Sera in paradiso, Lucia Berlin, Bollati Boringhieri 2018
Fonderie. Fumi viola, tossici e nauseabondi, ma bellissimi come spettacoli pirotecnici agli occhi di una bambina. Vetri rotti colorati dalla luce, tanti colori diversi che trasformano cortili abbandonati in caleidoscopi di meraviglie stupefacenti.
Quartieri poveri, di case modeste, abitati da messicani e siriani, bianchi e neri, tutti ben divisi ma allo stesso tempo mescolati, diffidenti e uniti nella condivisione di uno spazio sospeso che attende la fine della guerra. Un Texas mai letto, mai visto, raccontato nei ricordi di infanzia di Lucia Berlin, insieme a storie di una famiglia litigiosa che aspetta un padre di stanza a Okinawa, che aspetta di sapere se e come tornerà dal fronte del Pacifico. Ognuno lo aspetta a suo modo: il nonno beve troppo, la nonna legge la Bibbia, la madre fuma, la bambina scappa sui pattini a rotelle.

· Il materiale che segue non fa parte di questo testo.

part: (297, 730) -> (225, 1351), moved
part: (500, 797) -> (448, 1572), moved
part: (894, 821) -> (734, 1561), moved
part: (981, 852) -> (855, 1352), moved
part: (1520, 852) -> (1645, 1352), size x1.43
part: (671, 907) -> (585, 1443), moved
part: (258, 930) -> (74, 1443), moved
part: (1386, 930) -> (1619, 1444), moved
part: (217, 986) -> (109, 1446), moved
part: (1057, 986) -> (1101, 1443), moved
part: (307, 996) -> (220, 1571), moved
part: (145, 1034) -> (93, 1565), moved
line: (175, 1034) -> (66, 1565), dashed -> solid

Miniere del Cile, la tappa sfarzosa di Lucia, al seguito del padre ingegnere minerario, dopo la parentesi di El Paso. Lucia narra un microcosmo fermo e privilegiato di ricchi stranieri e notabili del luogo, incalzato dalle nazionalizzazioni e dal movimento socialista, tra treni di lusso e profumi di fiori, profumi che si lasciano immaginare quasi eccessivi, vagamente marcescenti, il putridume da cui nasce la vita e che contrasta con il profumo costoso delle ville signorili di possidenti stupratori, tate affettuose e madri depresse.

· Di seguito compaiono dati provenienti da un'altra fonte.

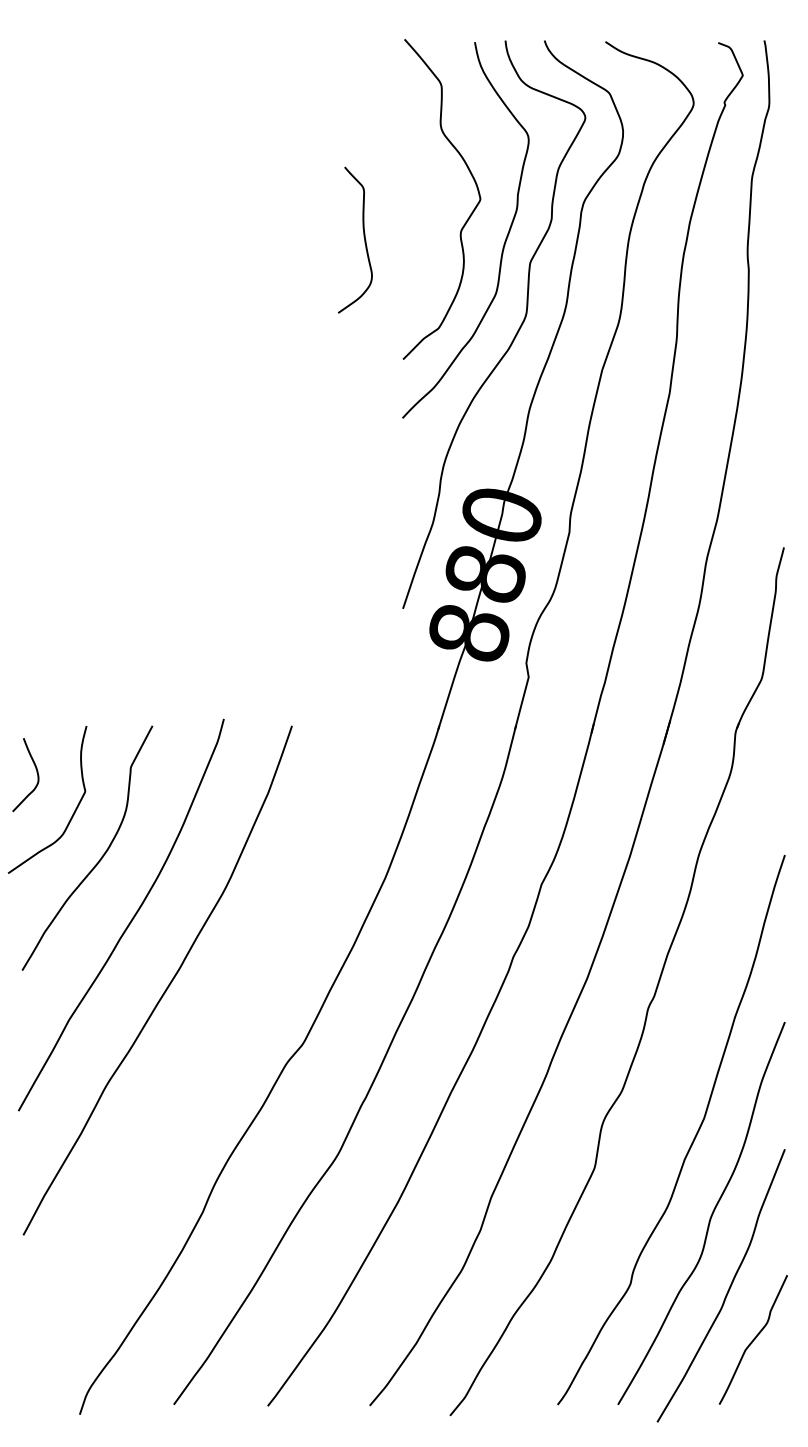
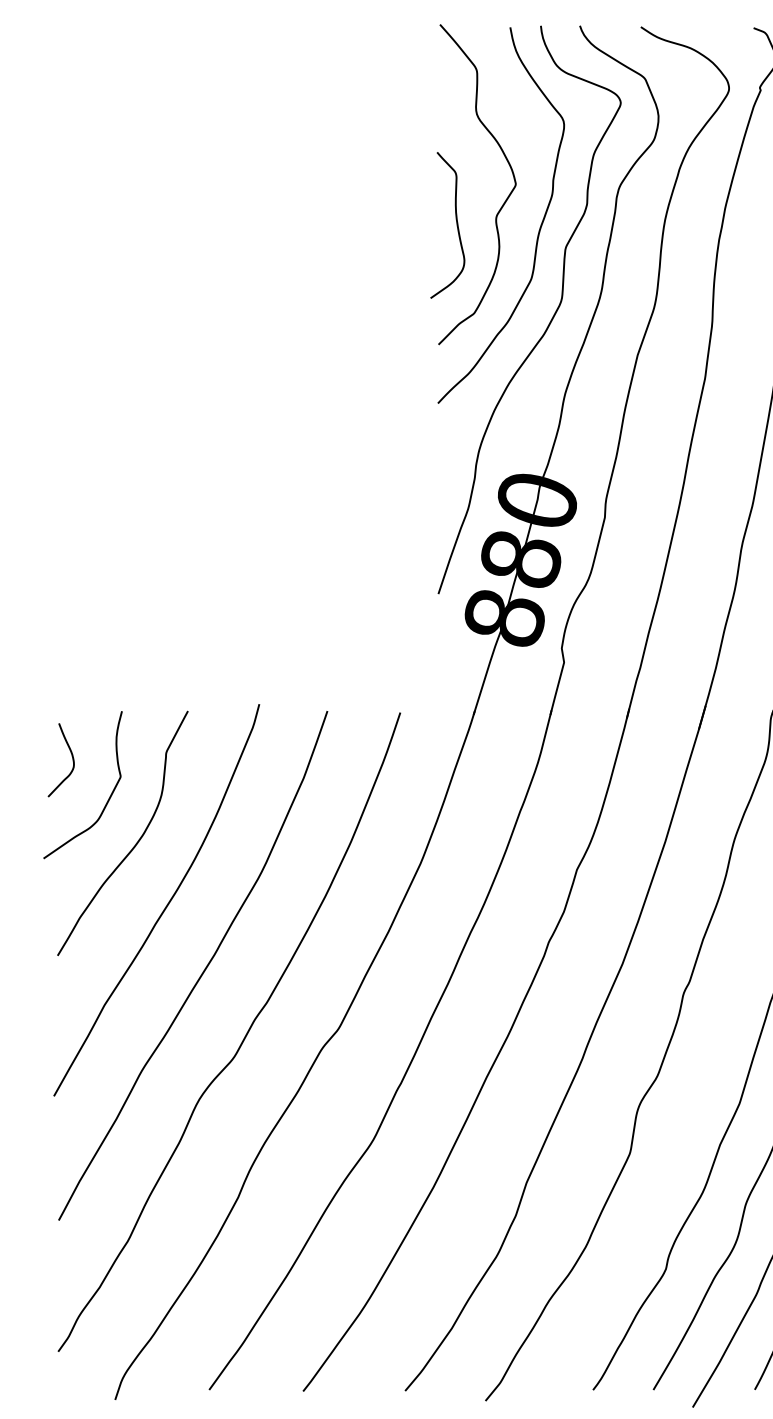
curve: (363, 237) -> (455, 222), moved
curve: (206, 1055) -> (241, 1040), added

Il College in New Mexico, affrontato con i tacchi alti e la valigia firmata, nel primo volo aereo della sua vita, in numerosi scali dove ad attenderla ci sono persone diverse, ognuna con il suo mondo, ognuna legata in qualche modo, ambiguo o meno, al padre ingegnere. Lucia si lascia trasportare apparentemente, non oppone resistenza, tiene a freno la sua curiosità, registra ogni informazione e riparte da ogni destinazione con qualche interrogativo in più e qualche certezza in meno.
Residenza di artisti, Albuquerque. Giovani coppie di incerto futuro, una donna bambina che fa un bambino e un marito anaffettivo che se ne va, per non tornare più, lasciandola sola e di nuovo incinta, a crescere bambini concepiti per non partire per la Corea.
Tetto di casa, Texas. Un Natale comico passato sul tetto da una madre di famiglia sbronza e commossa, che rinuncia a tenere le fila e beve “Jack”, mentre suo marito vola con un aereo biposto scaricando giocattoli sulla baraccopoli di Juárez ma uccide per sbaglio un pastore, colpito da un barattolo di prosciutto in caduta dall’aereo.
E poi. Un hotel messicano, pieno di turisti e dive del cinema, visto dagli occhi del vecchio barista Hernan, che osserva pacato giovani gigolò truffatori, attrici tristi, alcolizzati, donne attempate: un circo di solitudini e squallore nella cornice del Paradiso.
C’è molto altro ancora in Sera in paradiso, in questi ventidue racconti che sono perfetti ritratti di momenti e vite tutte vissute dalla Berlin nella sua esistenza straordinaria e dura, di alcol, di intensità, di figli cresciuti da sola e di indipendenza.
Tutto si snoda in una scrittura talmente sobria e colloquiale, con dialoghi diretti, a tratti dura, che non si riesce a cogliere, all’inizio, la maestria. E invece il talento emerge e colpisce con forza, nella sua linearità, come un colpo solo diritto in fronte: non te ne accorgi, non lo vedi arrivare. Una scrittura che sembra voler trattenere le emozioni, mai tragica, mai coinvolta, quasi distaccata eppure, proprio per questo, profondamente e sinceramente empatica, con la patina di ironia di chi sa di cosa parla per averlo vissuto sulla propria pelle, averlo visto con i propri occhi.
Proprio lo sguardo apparentemente distaccato permette alla Berlin di raccontare un continente intero (quello americano) e tutta la gamma di emozioni, situazioni, umanità possibili, che lei stessa evidentemente ha incontrato, senza alcuna traccia di retorica né di giudizio: il temibile “punto di vista del narratore” è assente, non trapela mai, perché la donna che scrive racconti è parte integrante del mondo che racconta. Solo chi ha un’arte sconfinata e un talento straordinario può riuscire in questa impresa. Resta il dispiacere per la fama per lo più postuma di questa scrittrice, che fu apprezzata da Saul Bellow e che avrebbe meritato molto di più di una riscoperta editoriale tardiva.